Ленни хотел поскорее заполучить биты, поэтому он попросил членов бейсбольной команды собраться как можно быстрее. Биты лежали в металлическом ящике, закрытом на ключ. Тогда Ленни смекнул, что можно ослабить мебельные крепления на стене, чтобы ящик можно было открыть снизу. Мало того, они добрались еще и до бит своих соперников и стащили их.
Бейсбольные мячи «Сыновья свободы» собирались использовать как снаряды. Обувь с шипами припасли для рукопашных боев. Зак изловчился и при помощи опорных болтов изготовил своеобразный таран из биты и доски с мишенью.
В результате тренировок некоторые игроки стали настолько сильными, что разбивали свои биты о боксерскую грушу. Ничего не подозревающая администрация клиники разрешила покупку алюминиевых бит, чтобы заменить ломающиеся деревянные.
Стоит отметить, что усердная подготовка игроков не заставила ждать своих результатов. Бейсбольная команда Лимы, разгромив несколько команд в пух и прах, удивила и своих противников и администрацию клиники. Последние безмерно радовались внезапным и убедительным победам своей команды.
Одним из ключевых моментов плана было обеспечение контроля главного коридора безопасности, который скрывал фреску длиной тридцать метров. Томми попросил помощи у Ленни Кэмпбелла, так как тот знал об этом больше, чем он об электричестве. Ленни показал ему, как повернуть в обратную сторону электропитание решеток.

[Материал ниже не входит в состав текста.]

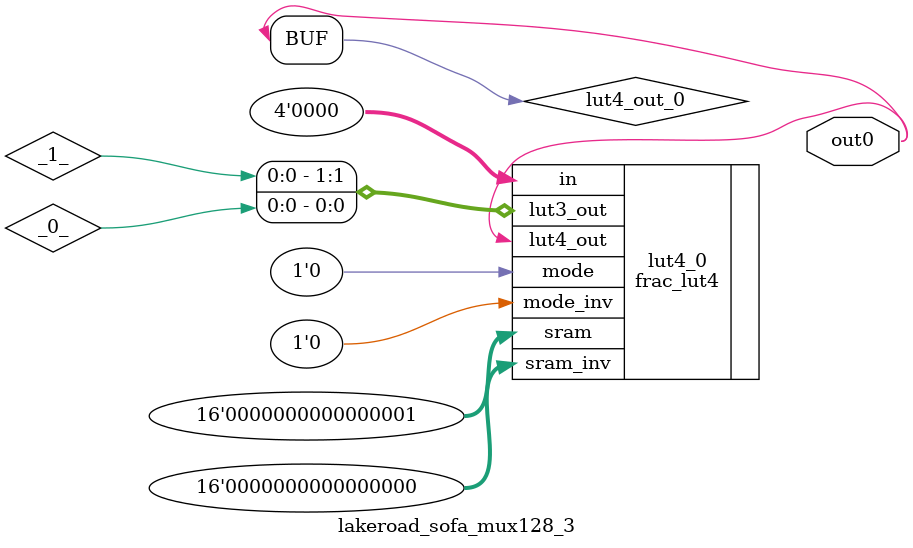
<source format=v>
/* Generated by Yosys 0.19 (git sha1 a45c131b37c, clang 13.1.6 -fPIC -Os) */

module lakeroad_sofa_mux128_3(out0);
  wire _0_;
  wire _1_;
  wire lut4_out_0;
  output out0;
  wire out0;
  frac_lut4 lut4_0 (
    .in(4'h0),
    .lut3_out({ _1_, _0_ }),
    .lut4_out(out0),
    .mode(1'h0),
    .mode_inv(1'h0),
    .sram(16'h0001),
    .sram_inv(16'h0000)
  );
  assign lut4_out_0 = out0;
endmodule


</source>
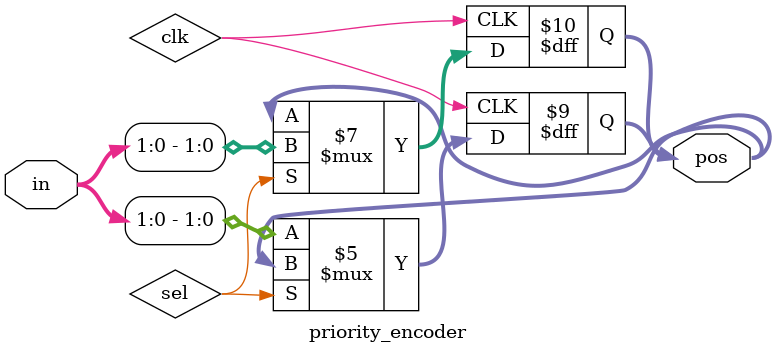
<source format=v>
module priority_encoder( 
input [2:0] in,
output reg [1:0] pos ); 
// When sel=1, assign b to out
  always @(posedge clk)
    if (sel==1) pos <= in;
// When sel=0, assign a to out
  always @(posedge clk)
    if (sel==0) pos <= in;
endmodule

</source>
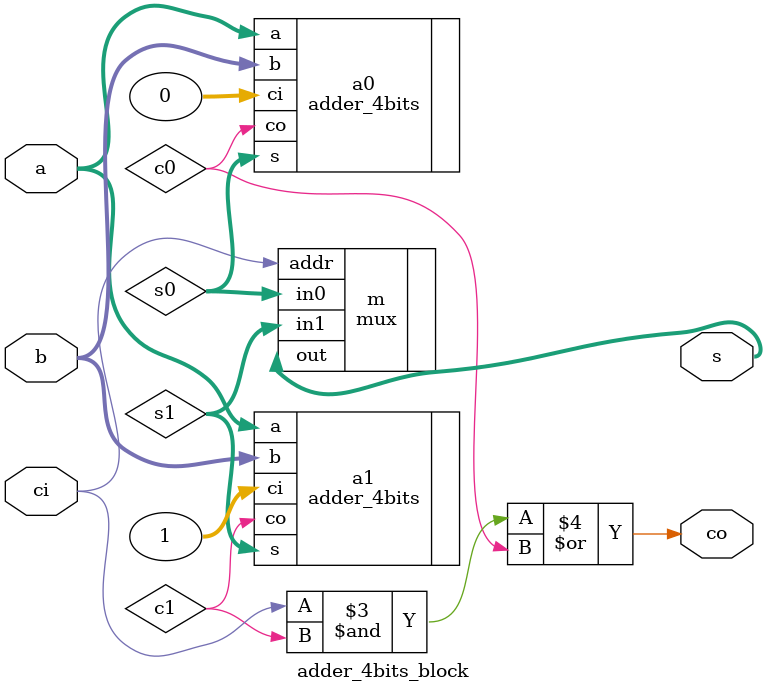
<source format=v>
module adder_4bits_block(a, b, ci, s, co);
	input [3:0] a, b; // 输入的四位二进制数
	input ci; // 低位进位
	output [3:0] s; // 计算的和
	output co; // 输出进位
	wire [3:0] s0, s1; // 保存两个加法器的计算结果
	wire c0, c1; // 保存两个加法器的进位
	
	adder_4bits a0(.a(a), .b(b), .ci(0), .s(s0), .co(c0)); // 进位输入为0
	adder_4bits a1(.a(a), .b(b), .ci(1), .s(s1), .co(c1)); // 进位输入为1
	mux m(.in0(s0), .in1(s1), .addr(ci), .out(s)); // 根据低位进位选择输出
	assign co = (ci & c1) | c0; // 进位输出
endmodule
</source>
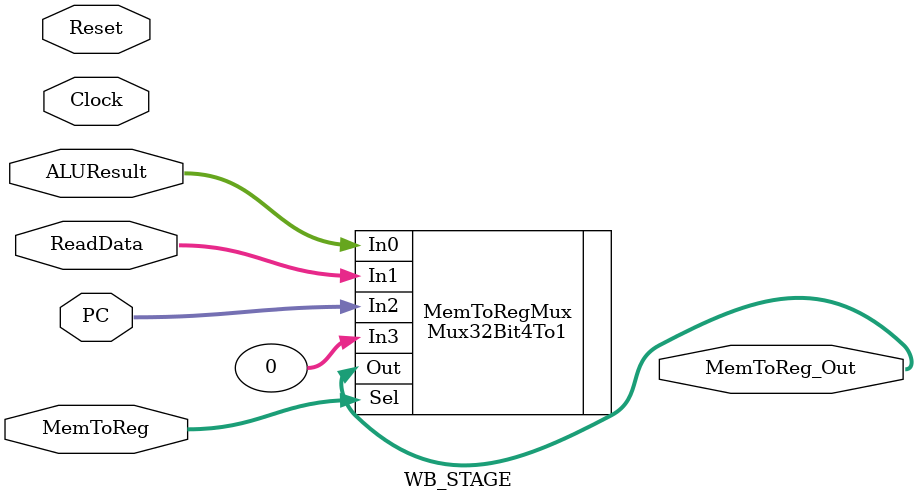
<source format=v>
`timescale 1ns / 1ps


module WB_STAGE(Clock, Reset, MemToReg, ALUResult, ReadData, PC, MemToReg_Out);
    input Clock, Reset;
    input [1:0] MemToReg;
    input [31:0] ALUResult, ReadData, PC;
    
    (* mark_debus = "true"*) output [31:0] MemToReg_Out;
    
    Mux32Bit4To1 MemToRegMux(
        .Out(MemToReg_Out),
        .In0(ALUResult),
        .In1(ReadData),
        .In2(PC),
        .In3(32'b0),
        .Sel(MemToReg));
        
endmodule

</source>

Кабель распределительной коробки, питанием 2300 вольт, проходил по потолку комнаты отдыха до рубильников, через которые охрана контролировала двери. Под предлогом ремонта подоконников, Ленни и Томми открыли коробку, подключили пару кабелей батареи к выключателю, затем, проверив питание, скрутили оставшийся кабель и закрыли коробку.
Кэмпбелл назвал их с Томми операцию: «Электрические угри». По плану, когда сотрудники безопасности будут заходить в коридор, два пациента бросятся в противоположный коридор. Когда служба безопасности заполнит коридор, Ленни начнет операцию «Электрические угри», закрыв внешнюю решетку. Он доберется до коробки, схватит кабели и подключит их к решеткам на воротах и к проволочной сетке.
— Всякий, кто тронет дверь с той или другой стороны окажется на электрическом стуле — заявил Ленни.
— А если они отключат основное питание? — спросил Томми.
— Это мало что изменит — усмехнулся Кэмпбелл. — Даже если они додумаются это сделать, через несколько секунд включатся резервные генераторы. Эта операция имеет решающее значение для нас, потому что остановка противника даст нам время установить на позициях другое оружие.
Зак предложил разлить в коридоре смесь из бензина, масла и скипидара, чтобы предотвратить использование динамита охранниками. Эта же смесь, разлитая на ступеньках лестницы замедлит продвижение охраны: им нужно будет передвигаться и действовать крайне осторожно, чтобы не допустить возгорания.
Еще одну операцию назвали «Кислотный дождь». Томми изучил систему пожаротушения мастерской до места. Используя шум работающих машин, заговорщики пробили бетон, перекрыли подачу воды, и наполнили пульверизаторы серной кислотой, взятой из типографии.